Directions for this task — From the data below, return the exact lines starting at the line containing "sedang login |" and ending at the line containing "Article merupakan fitur", both included, and nothing else.

[Start of Attachment]

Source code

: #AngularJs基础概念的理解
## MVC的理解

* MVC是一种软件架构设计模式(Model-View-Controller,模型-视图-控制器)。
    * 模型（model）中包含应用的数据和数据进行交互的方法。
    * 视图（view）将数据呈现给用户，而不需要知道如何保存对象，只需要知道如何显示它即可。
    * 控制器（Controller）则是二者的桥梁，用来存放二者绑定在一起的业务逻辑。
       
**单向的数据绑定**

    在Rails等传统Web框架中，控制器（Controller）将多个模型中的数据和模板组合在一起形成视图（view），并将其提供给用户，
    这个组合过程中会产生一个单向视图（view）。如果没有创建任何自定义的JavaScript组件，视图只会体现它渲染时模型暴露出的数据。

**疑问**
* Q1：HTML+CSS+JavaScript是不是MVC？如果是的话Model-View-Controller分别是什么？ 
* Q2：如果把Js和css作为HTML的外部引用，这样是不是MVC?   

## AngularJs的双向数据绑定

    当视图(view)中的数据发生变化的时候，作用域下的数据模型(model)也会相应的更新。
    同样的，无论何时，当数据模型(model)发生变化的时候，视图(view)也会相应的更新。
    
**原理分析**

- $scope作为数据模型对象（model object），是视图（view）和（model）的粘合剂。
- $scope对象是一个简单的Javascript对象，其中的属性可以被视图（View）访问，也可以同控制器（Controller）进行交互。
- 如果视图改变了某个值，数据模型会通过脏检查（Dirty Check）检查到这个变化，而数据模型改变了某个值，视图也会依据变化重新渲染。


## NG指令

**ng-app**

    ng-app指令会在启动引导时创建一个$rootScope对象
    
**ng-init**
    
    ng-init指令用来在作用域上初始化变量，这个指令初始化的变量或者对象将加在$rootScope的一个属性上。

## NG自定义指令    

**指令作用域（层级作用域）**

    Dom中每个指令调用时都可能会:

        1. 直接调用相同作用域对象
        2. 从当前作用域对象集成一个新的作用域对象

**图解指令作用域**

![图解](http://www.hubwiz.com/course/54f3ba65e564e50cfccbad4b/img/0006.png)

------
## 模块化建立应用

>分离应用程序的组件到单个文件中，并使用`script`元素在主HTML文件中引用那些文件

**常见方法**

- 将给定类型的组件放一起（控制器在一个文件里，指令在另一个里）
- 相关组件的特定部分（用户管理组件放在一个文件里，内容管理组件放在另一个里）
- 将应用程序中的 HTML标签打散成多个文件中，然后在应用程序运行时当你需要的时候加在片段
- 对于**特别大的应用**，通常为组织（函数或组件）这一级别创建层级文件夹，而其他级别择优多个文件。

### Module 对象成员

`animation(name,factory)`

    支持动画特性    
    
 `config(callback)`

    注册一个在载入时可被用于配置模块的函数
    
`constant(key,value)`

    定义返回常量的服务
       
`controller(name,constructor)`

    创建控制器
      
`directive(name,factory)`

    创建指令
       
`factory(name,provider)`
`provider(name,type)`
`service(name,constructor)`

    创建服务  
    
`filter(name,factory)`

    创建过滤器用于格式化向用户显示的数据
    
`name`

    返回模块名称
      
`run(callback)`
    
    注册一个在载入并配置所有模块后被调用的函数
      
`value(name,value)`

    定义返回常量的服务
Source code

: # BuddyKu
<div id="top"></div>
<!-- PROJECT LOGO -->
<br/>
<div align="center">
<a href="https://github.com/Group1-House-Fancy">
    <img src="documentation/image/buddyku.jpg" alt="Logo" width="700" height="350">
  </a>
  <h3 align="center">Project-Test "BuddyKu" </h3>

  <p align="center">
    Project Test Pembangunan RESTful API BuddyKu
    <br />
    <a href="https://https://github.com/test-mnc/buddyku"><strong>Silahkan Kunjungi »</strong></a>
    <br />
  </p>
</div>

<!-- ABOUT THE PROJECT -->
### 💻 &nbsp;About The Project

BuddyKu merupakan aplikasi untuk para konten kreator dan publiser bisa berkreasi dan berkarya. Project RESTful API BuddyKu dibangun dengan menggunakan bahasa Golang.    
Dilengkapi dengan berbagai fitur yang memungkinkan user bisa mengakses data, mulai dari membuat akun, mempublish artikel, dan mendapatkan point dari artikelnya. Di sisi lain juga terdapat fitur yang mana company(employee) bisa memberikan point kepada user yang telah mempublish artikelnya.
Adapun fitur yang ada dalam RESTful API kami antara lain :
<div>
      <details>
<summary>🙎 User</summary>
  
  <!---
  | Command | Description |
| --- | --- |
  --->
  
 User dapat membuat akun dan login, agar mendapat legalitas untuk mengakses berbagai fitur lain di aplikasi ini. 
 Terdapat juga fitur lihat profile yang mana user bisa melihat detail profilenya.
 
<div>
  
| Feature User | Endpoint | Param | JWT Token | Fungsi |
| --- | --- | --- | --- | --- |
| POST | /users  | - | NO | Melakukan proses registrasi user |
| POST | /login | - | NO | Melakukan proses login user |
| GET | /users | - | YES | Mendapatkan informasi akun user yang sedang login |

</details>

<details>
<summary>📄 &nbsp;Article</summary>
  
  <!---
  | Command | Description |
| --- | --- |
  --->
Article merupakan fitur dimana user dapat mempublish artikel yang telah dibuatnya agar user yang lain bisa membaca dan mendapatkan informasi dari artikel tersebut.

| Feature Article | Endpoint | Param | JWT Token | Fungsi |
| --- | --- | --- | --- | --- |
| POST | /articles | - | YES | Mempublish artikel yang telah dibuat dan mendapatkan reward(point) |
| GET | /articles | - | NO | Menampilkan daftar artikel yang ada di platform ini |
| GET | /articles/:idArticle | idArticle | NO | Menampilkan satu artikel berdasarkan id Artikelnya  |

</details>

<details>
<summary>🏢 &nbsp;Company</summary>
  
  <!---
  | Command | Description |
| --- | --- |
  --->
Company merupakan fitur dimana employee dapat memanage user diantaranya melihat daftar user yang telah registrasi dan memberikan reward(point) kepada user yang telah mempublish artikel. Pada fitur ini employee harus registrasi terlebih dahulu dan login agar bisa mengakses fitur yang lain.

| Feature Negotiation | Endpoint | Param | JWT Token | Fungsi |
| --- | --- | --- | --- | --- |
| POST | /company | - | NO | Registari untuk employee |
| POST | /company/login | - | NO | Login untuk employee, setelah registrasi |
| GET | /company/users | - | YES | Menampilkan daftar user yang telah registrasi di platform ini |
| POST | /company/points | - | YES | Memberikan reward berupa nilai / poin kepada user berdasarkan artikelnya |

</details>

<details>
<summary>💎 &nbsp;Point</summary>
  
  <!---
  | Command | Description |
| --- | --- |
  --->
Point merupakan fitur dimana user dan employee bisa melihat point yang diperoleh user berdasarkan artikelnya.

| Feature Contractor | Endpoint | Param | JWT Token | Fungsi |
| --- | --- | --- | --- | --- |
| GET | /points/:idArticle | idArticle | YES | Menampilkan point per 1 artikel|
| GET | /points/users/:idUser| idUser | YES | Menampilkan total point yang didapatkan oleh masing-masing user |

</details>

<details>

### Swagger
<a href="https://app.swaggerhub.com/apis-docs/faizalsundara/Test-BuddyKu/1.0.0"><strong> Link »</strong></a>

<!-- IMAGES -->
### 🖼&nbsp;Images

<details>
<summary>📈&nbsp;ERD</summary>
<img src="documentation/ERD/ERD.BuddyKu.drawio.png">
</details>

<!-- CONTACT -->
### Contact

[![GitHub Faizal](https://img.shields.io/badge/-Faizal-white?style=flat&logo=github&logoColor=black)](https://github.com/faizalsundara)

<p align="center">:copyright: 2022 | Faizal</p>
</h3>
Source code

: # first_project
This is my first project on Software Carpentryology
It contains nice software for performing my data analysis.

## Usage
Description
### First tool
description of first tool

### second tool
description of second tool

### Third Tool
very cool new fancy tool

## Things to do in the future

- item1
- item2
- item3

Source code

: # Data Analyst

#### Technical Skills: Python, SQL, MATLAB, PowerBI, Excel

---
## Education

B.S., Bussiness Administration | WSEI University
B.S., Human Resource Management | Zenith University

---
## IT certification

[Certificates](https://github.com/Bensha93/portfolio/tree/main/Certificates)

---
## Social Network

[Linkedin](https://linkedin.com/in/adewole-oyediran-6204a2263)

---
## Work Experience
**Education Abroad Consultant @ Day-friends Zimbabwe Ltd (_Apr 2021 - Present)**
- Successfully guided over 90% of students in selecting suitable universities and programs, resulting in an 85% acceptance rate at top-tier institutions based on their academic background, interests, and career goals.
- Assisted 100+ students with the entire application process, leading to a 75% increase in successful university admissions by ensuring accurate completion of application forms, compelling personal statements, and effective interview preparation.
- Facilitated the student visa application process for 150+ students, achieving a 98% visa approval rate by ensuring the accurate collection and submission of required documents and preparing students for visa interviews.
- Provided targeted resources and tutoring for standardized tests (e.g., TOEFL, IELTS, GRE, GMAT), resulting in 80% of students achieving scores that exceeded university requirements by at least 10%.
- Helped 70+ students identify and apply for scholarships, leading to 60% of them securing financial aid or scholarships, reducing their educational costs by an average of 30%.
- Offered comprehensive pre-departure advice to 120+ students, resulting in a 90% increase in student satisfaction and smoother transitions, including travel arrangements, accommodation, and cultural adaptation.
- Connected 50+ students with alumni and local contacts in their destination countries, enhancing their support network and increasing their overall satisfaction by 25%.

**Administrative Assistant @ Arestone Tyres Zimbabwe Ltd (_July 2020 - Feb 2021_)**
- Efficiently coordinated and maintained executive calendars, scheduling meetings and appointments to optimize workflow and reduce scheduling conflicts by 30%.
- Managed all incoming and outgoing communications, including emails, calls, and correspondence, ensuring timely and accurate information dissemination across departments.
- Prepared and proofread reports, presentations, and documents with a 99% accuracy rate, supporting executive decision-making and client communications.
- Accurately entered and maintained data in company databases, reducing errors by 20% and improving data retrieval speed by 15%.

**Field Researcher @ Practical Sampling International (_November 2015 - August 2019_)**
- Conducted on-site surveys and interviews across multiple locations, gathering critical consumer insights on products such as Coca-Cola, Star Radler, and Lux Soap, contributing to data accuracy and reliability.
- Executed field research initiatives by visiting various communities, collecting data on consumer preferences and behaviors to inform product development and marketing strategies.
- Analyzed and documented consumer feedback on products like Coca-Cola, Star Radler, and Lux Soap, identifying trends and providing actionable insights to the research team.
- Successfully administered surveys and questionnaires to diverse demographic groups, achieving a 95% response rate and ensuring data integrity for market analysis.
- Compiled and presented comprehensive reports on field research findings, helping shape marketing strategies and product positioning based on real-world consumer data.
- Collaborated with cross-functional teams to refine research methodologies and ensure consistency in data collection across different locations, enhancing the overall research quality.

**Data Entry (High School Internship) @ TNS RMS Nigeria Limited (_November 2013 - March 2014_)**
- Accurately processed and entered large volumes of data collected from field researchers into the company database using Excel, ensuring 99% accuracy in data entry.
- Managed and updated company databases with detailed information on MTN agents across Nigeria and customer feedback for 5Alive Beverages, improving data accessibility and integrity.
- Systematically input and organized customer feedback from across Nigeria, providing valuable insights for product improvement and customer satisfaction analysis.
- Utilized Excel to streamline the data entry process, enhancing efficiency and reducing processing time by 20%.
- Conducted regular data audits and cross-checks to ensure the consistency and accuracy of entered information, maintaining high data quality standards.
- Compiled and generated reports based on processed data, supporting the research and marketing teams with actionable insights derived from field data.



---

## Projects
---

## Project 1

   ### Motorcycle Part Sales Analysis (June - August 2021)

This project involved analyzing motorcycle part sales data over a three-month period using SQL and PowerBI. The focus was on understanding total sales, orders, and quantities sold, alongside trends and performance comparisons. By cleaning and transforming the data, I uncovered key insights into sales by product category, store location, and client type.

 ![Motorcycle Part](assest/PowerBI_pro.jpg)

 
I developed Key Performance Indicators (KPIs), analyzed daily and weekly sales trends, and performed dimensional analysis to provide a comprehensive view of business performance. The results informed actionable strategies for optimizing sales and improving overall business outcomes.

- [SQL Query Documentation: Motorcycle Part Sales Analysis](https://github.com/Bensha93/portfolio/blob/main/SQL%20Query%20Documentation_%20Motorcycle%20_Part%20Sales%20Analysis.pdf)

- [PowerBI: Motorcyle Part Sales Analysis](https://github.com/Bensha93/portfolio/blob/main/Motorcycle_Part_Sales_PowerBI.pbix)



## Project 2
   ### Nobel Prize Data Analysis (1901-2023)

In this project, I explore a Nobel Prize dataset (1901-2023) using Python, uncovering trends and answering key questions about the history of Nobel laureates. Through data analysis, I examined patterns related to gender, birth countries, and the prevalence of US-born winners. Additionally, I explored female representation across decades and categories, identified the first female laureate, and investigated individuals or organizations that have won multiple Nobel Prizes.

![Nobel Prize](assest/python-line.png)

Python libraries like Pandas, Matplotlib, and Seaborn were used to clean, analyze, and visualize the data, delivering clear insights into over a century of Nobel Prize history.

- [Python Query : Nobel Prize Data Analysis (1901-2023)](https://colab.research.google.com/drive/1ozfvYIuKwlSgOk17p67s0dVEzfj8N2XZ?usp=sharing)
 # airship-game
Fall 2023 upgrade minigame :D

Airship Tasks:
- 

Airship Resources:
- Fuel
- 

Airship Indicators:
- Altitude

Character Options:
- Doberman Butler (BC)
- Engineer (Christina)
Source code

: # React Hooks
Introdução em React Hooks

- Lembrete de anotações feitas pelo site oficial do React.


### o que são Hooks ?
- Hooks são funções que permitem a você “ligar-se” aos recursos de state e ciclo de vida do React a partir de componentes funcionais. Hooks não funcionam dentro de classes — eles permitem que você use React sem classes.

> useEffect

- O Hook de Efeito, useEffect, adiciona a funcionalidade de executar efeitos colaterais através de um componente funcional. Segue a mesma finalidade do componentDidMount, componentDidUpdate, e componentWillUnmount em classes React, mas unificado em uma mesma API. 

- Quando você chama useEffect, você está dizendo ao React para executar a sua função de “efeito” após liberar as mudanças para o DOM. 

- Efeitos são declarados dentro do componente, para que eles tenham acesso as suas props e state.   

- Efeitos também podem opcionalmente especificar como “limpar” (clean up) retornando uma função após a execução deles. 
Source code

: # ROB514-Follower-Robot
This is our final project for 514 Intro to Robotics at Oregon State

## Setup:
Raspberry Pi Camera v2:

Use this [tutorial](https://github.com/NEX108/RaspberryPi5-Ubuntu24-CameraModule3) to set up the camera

[End of Attachment]

Solution to this problem —
| GET | /users | - | YES | Mendapatkan informasi akun user yang sedang login |

</details>

<details>
<summary>📄 &nbsp;Article</summary>
  
  <!---
  | Command | Description |
| --- | --- |
  --->
Article merupakan fitur dimana user dapat mempublish artikel yang telah dibuatnya agar user yang lain bisa membaca dan mendapatkan informasi dari artikel tersebut.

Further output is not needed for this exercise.